L’avenir incertain, la mise en quarantaine, l’exclusion, l’abandon de communauté, faisant suite aux traitements inhumains, cruels, dégradants et humiliants, sont causes de traumatismes avérés, d’un manque de repères, entraînant déchéance physique, morale, sociale et psychologique qui se ressentent dans le quotidien.
Le laxisme des pouvoirs publics, incite à la relaxe des auteurs de violences sur les accusées, qui restent la plupart du temps impunis. Ces violences subies par les personnes accusées, liées à ces conditions de détention et la dégradation de leurs conditions de vie, imposent une série d’action en termes de réponse de protection, pour l’amélioration des conditions que l’on peut qualifié d’inhumaines.
Regroupement familiale comme un impératif de l’ONG FADEC
L’heure est venue de nous débarrasser de notre peur et de rompre le silence pour manifester publiquement notre rejet de toutes les formes de violences faites aux femmes et en particulier, des violences et de l’exclusion sociale du fait de la sorcellerie. Car, contre l’injustice, si nous ne faisons rien, nous serons complices de tous ces méfaits.

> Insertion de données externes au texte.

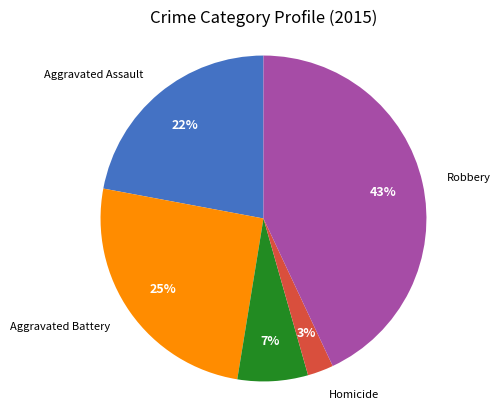

Is there any slice that represents more than half of the pie?

No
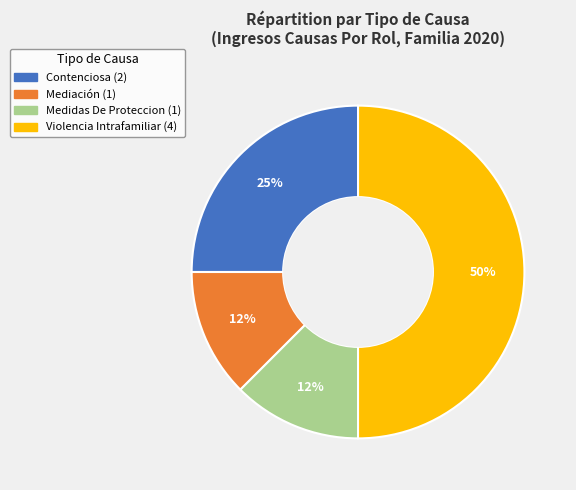

To the nearest percent, what portion does Contenciosa represent?

25%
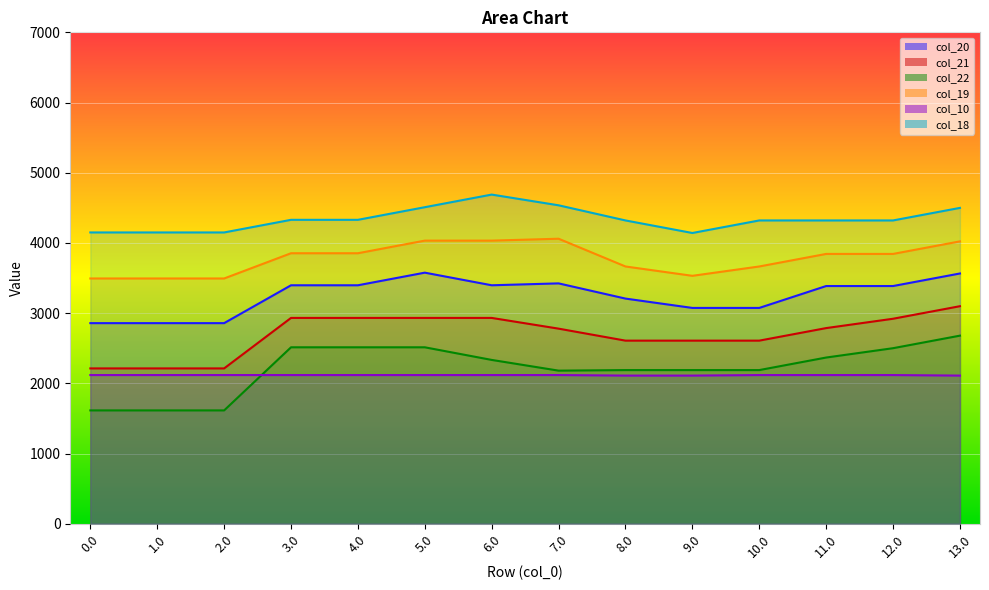

What is the average value of the col_10 series?

2116.3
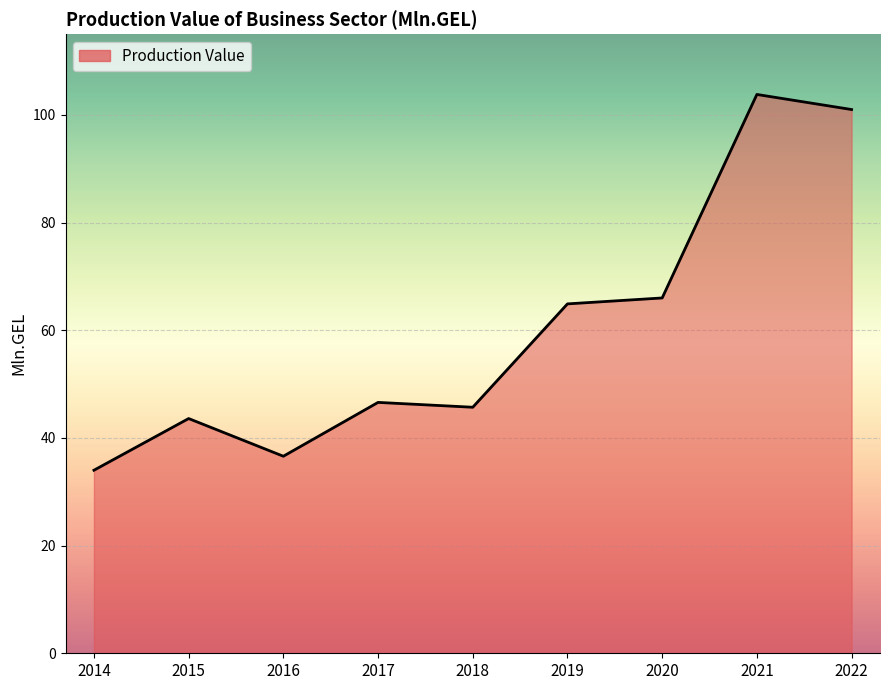

Reading left to right, extract all data points from this chart.

2014=34.0	2015=43.6	2016=36.6	2017=46.6	2018=45.7	2019=64.9	2020=66.0	2021=103.8	2022=101.0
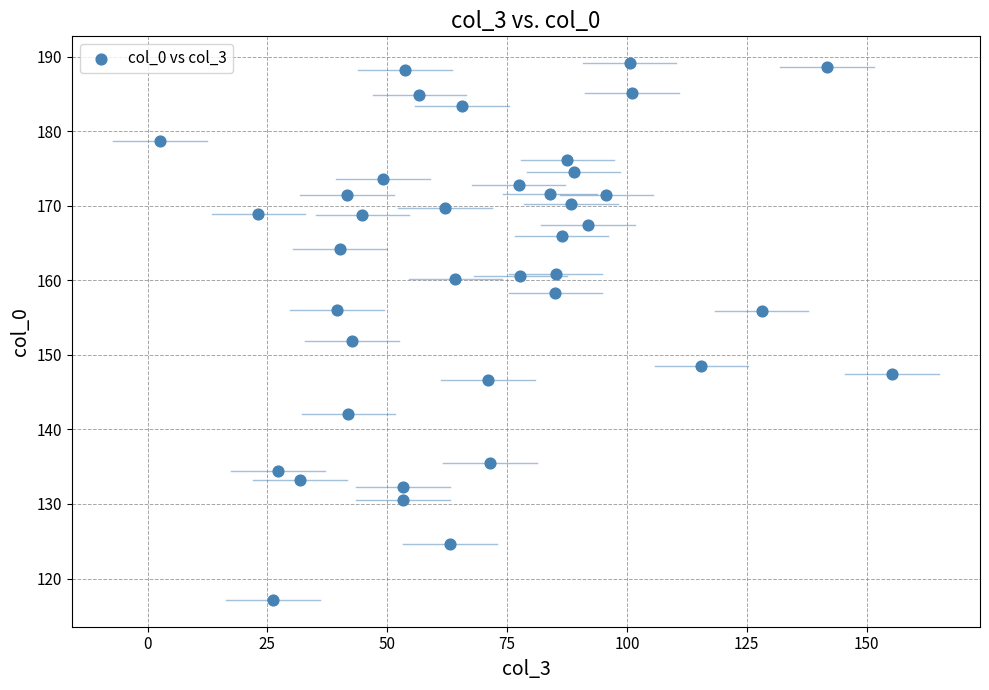

What is the range of X values (max minus min)?

152.7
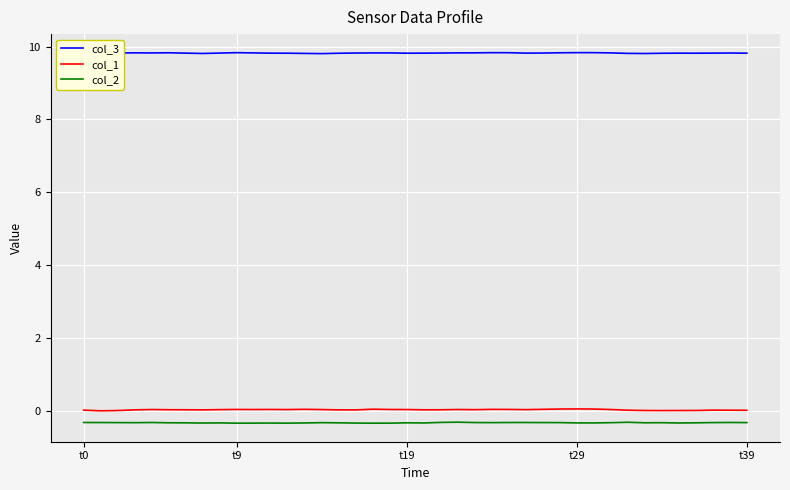

True or false: col_2 and col_1 intersect in this chart.

False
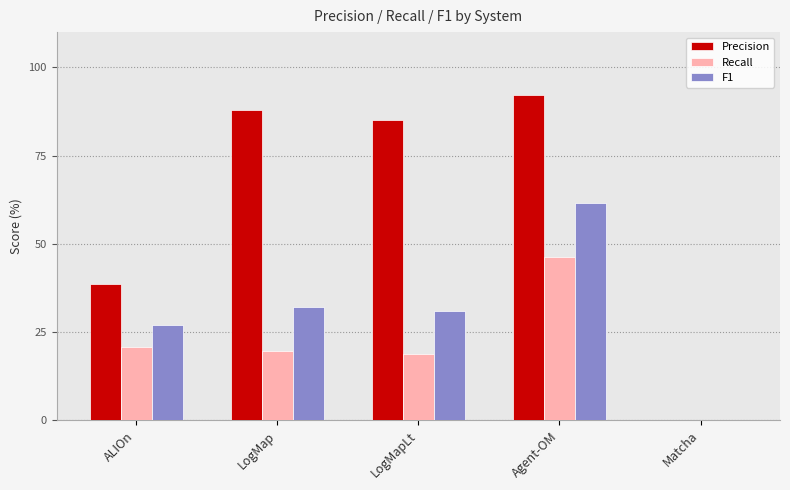

How many series are shown in this chart?

3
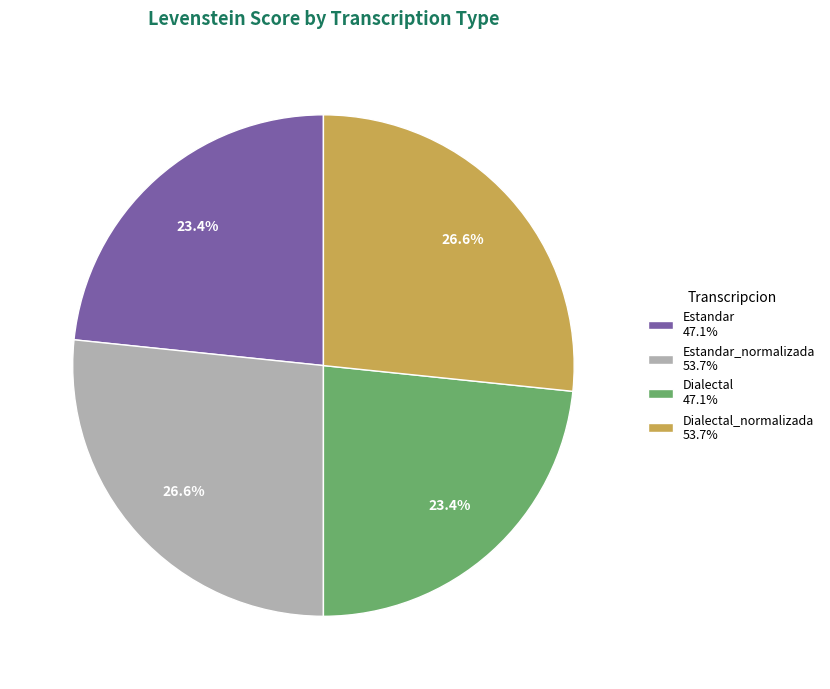

How much of the chart is everything except Dialectal_normalizada 53.7%?

73.4%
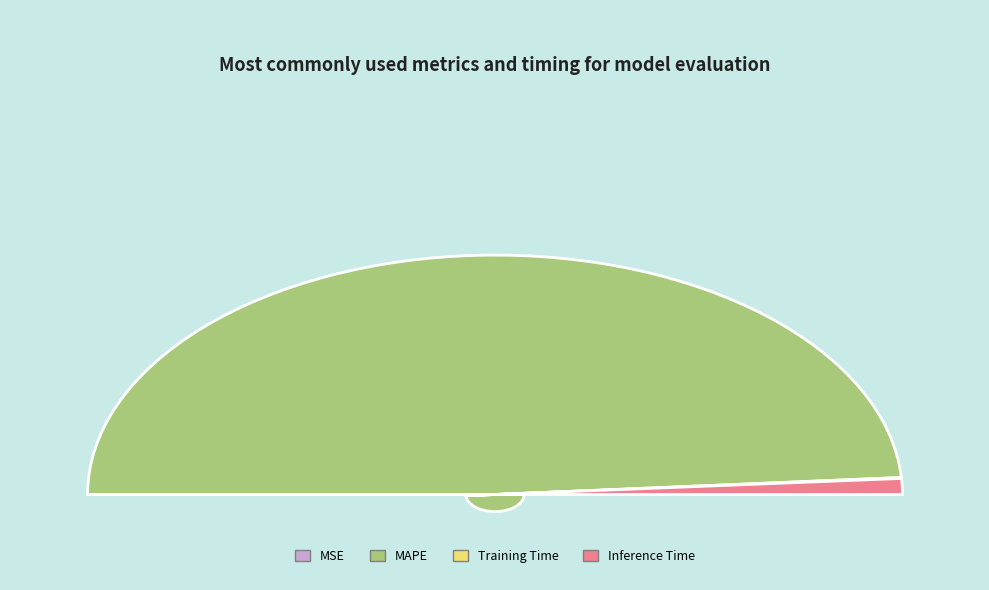

Is the sum of Training Time and MSE greater than half?

No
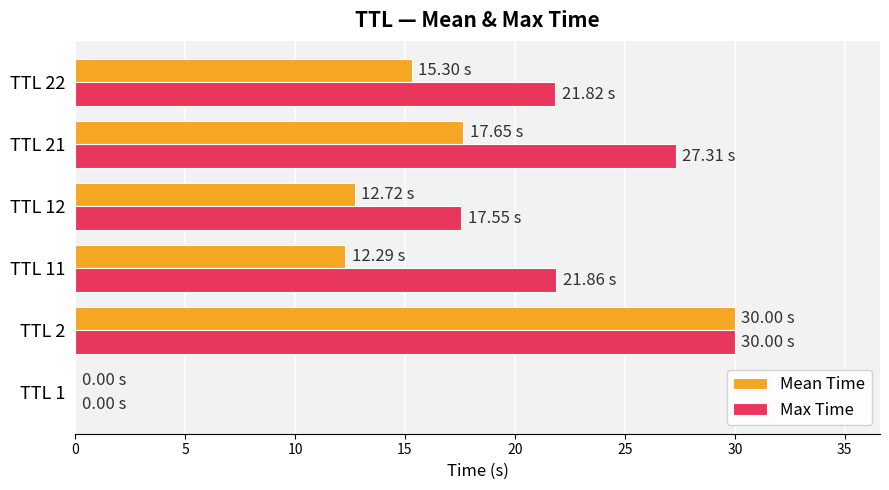

At which label is Mean Time closest to 15?

TTL 22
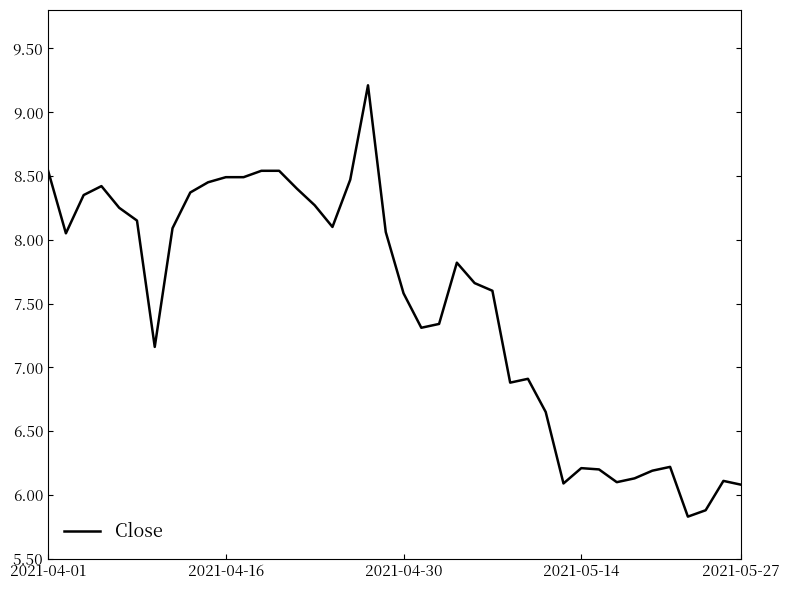

What is the average value?

7.5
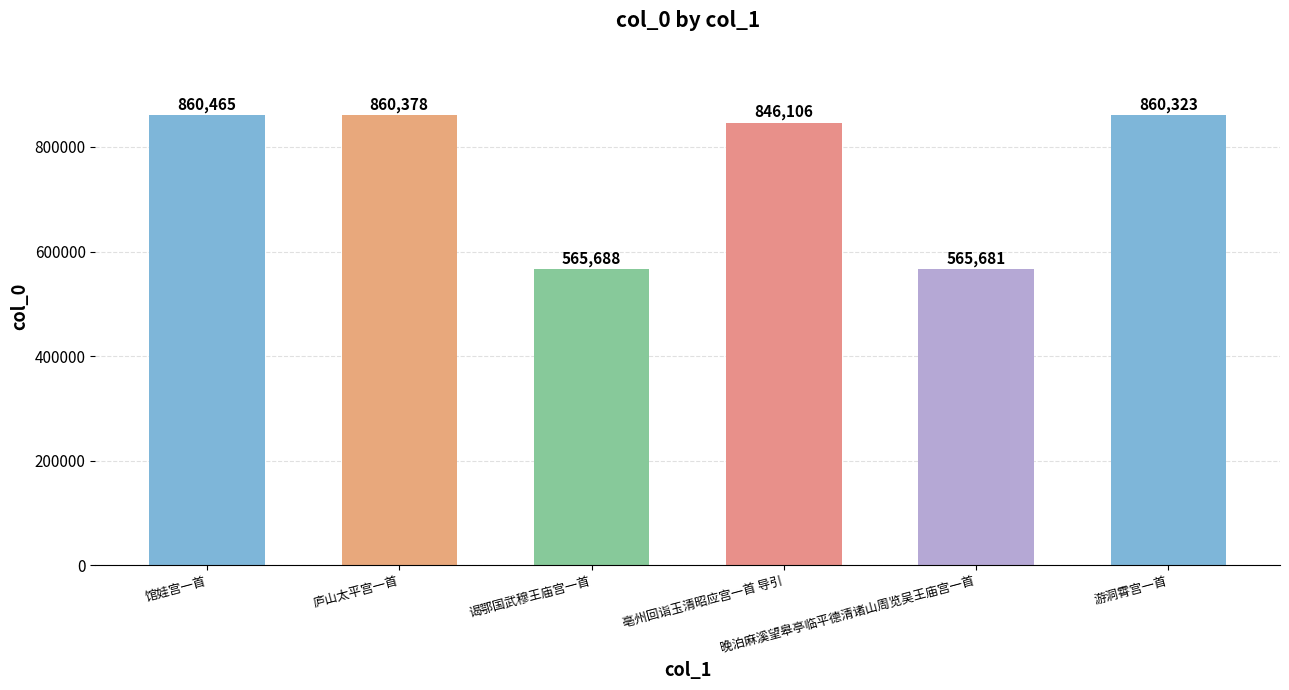

Between 亳州回诣玉清昭应宫一首 导引 and 馆娃宫一首, which is larger?

馆娃宫一首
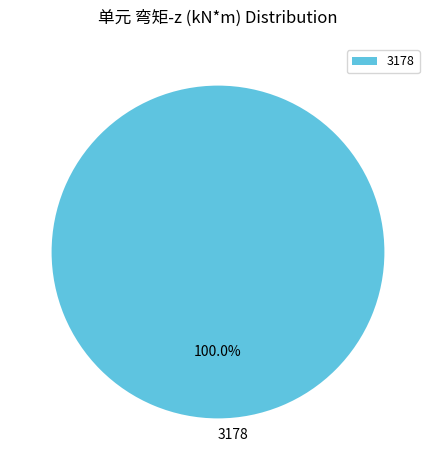

Which slice represents more than half of the pie?

3178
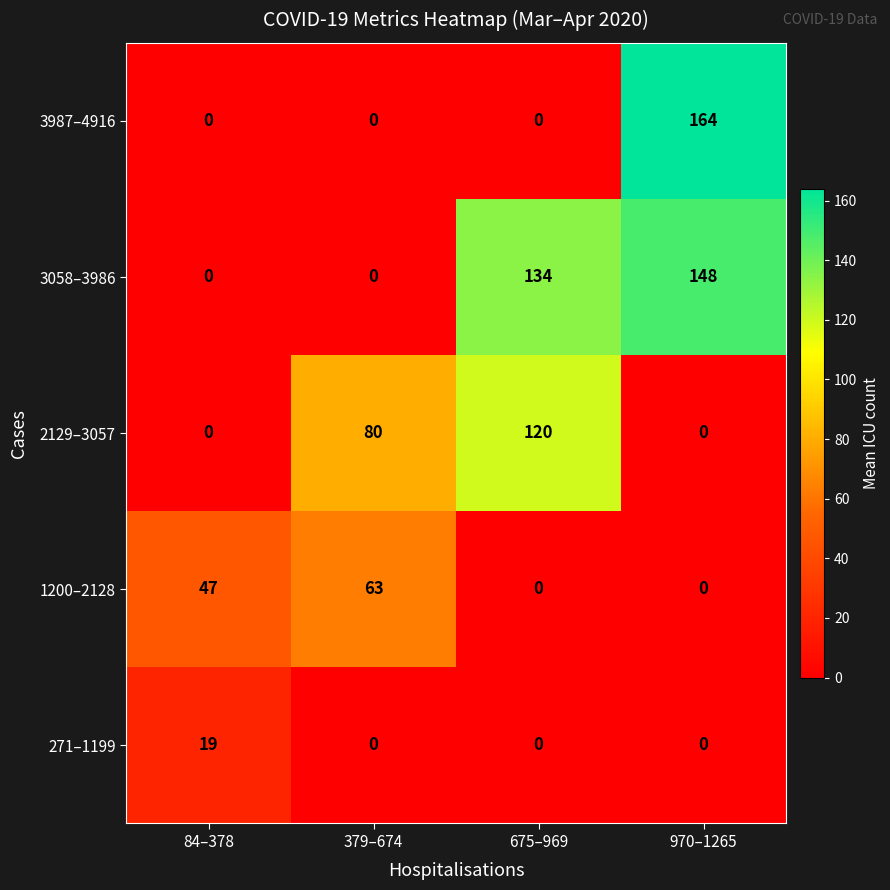

Reading left to right, what are all the values shown in this chart?

3987–4916: 0	0	0	164
3058–3986: 0	0	134	148
2129–3057: 0	80	120	0
1200–2128: 47	63	0	0
271–1199: 19	0	0	0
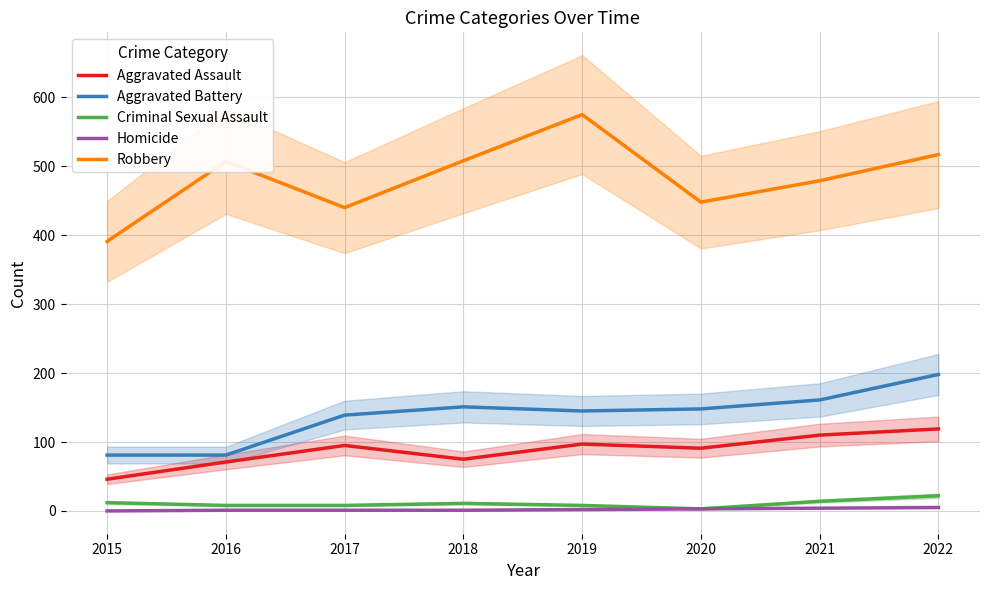

What is the value of the Criminal Sexual Assault point at the 7th from the left?

14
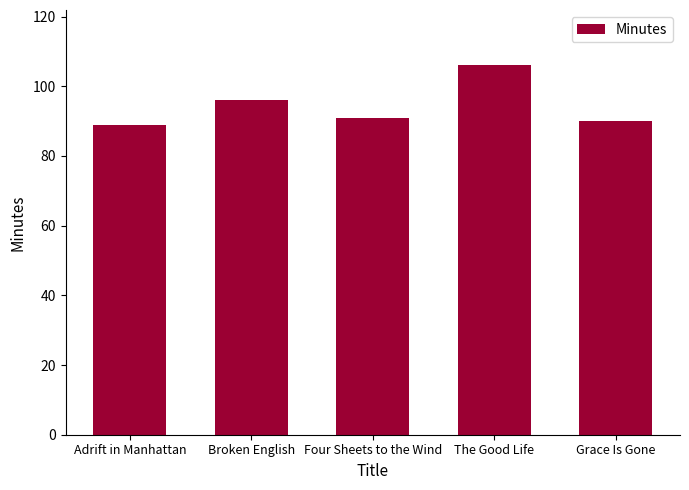

At which label does the data first exceed 91?

Broken English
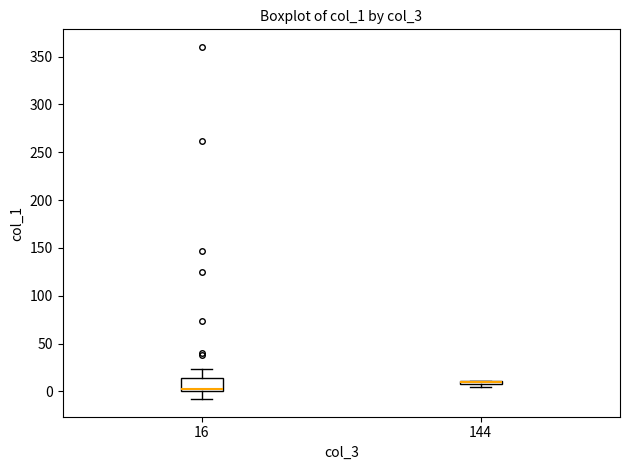

Where does the upper whisker of the box at x = 16 end on the y-axis? The values are not printed on the chart, so give them approximately, as read against the axis.

25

Dans son projet de réinsertion socioprofessionnelle post carcéral des détenues, les personnes du 3ème âge n’ont pas pu participer car n’ayant plus de perspectives d’avenir sur le plan professionnel. Par contre, avec l’aide de l’administration pénitentiaire, la FADEC a entrepris de démarches auprès des familles des détenues. Tache vraiment ardue, la plupart d’entre elles viennent des contrées éloignées de Bangui et les moyens de communication sont difficiles. Cependant, pour celles dont les membres de la famille sont à Bangui, le contact a été pris et dans les jours prochains, des rencontres sont prévus au sein de la maison d’arrêt.
Notre souhait à tous est que ces femmes puissent réintégrer leur communauté, leur village, et renouer des liens d’affection avec leurs parents. Qu’elles retrouvent un peu de dignité humaine.